Sometimes when we defend our self-defense techniques, or in fact any point of view we have, we are criticized for being "defensive". What does this mean? It means that a person absolutely refuses to consider the possibility that he is mistaken. Now let's take this video host, to be impartial and objective. The series he is teaching is on Biblical history, as in can archology and history confirm details of the Bible, this is a highly controversial subject and brings the strongest emotions to the forefront. Now the presenters of the program have clearly done a great deal of research and have clearly considered all points of view. What they present are their own thoughts based on their research. We are free to disagree.

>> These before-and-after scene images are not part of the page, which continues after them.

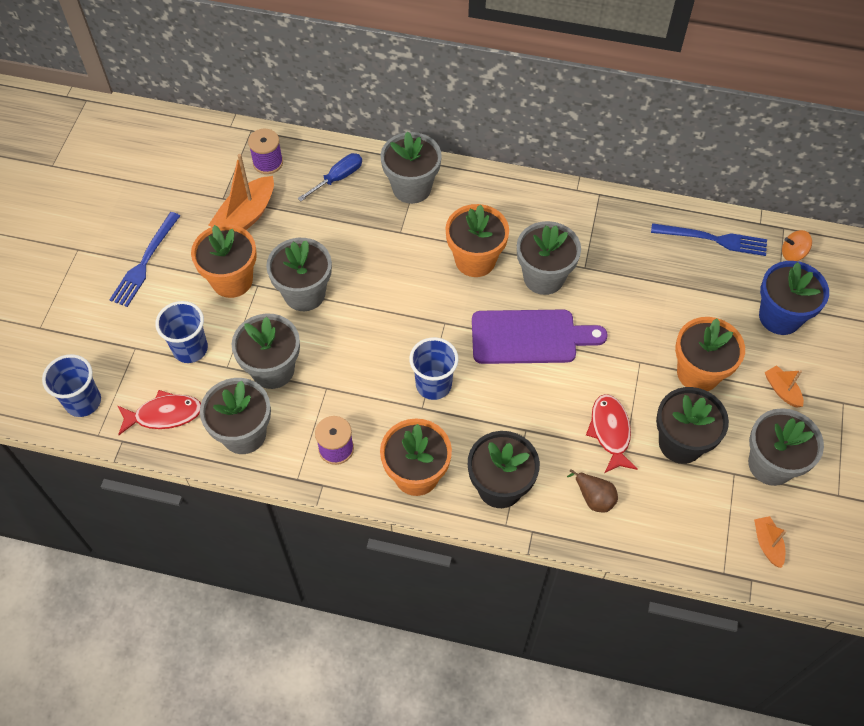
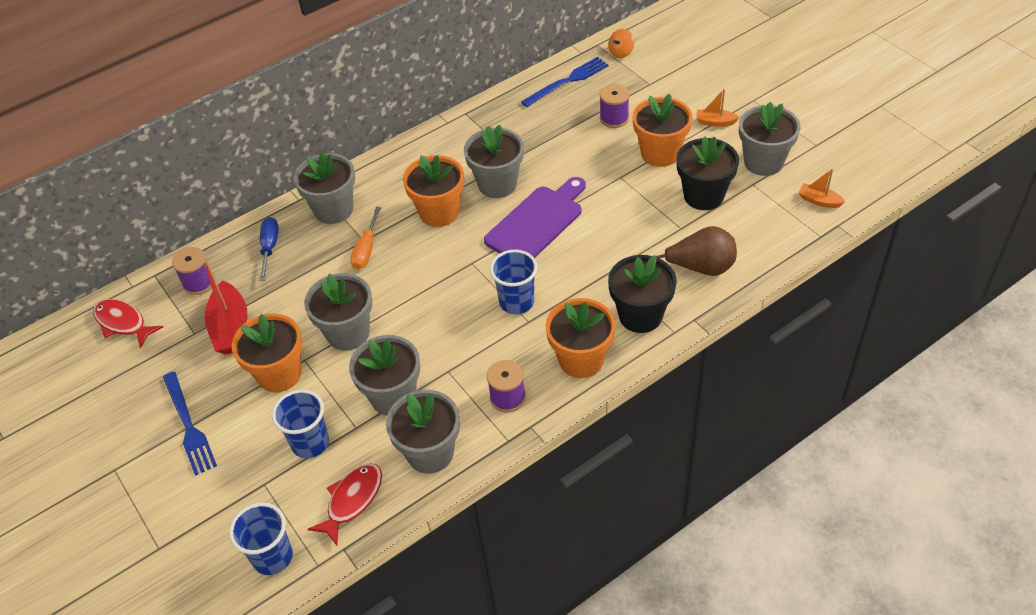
camera: 45 degrees left, 10 degrees down
(246, 216) = (231, 328): orange boat -> red boat
(393, 241) = (366, 249): none -> orange screwdriver
(594, 497) = (700, 268): brown pear -> brown pear, size x1.62
(610, 432) = (658, 227): red fish -> red fish (123, 323)
(704, 307) = (614, 118): none -> purple spool
(780, 317) = (660, 88): blue flower pot -> none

However, when they respond to comments, are they being "Defensive", or truthful?
I feel they are being truthful as they have been objective from the start. Similarly if the "defender" has already considered what the "attacker" is now presenting, and now he proceeds to explain why he has rejected this premise, he is not being "defensive", he is simply explaining his reasoning. Do you see the difference?
So if someone, for arguments' sake, has spent 10 years studying economics and has reached the conclusion that Capitalism is the most successful economic approach, and now somehow criticizes him and offers Socialism. What is the guy to do? Of course he has considered socialism, studied it, and flatly rejected it. So now that he attempts to explain his reasoning, he is criticized as being "defensive", so should he just agree out of fear of being called "defensive"?
There is a difference between being defensive and attempting to explain your position. If you refuse to consider the other person's perspective, that is being defensive, but if you have already considered it, studied it, and conclusively rejected it, well, there you have it.
Daily we critic and reevaluate our techniques, lives are on the line. We just concluded a two week training period with a top security professional. Nothing was presented as "gospel", everything was presented as our best attempt to date. We passed the test on all our techniques and even developed some new approaches.
When I defend our techniques, I am doing so in order to delve further, go deeper into the issue, to gain a better understanding. If we look at IKI 15 years ago and we look at it today, I would say the approach has changed drastically. That is why a black belt earned 10 years ago is no longer recognized if the person is no longer training in our system. We are never content, we are always seeking to improve.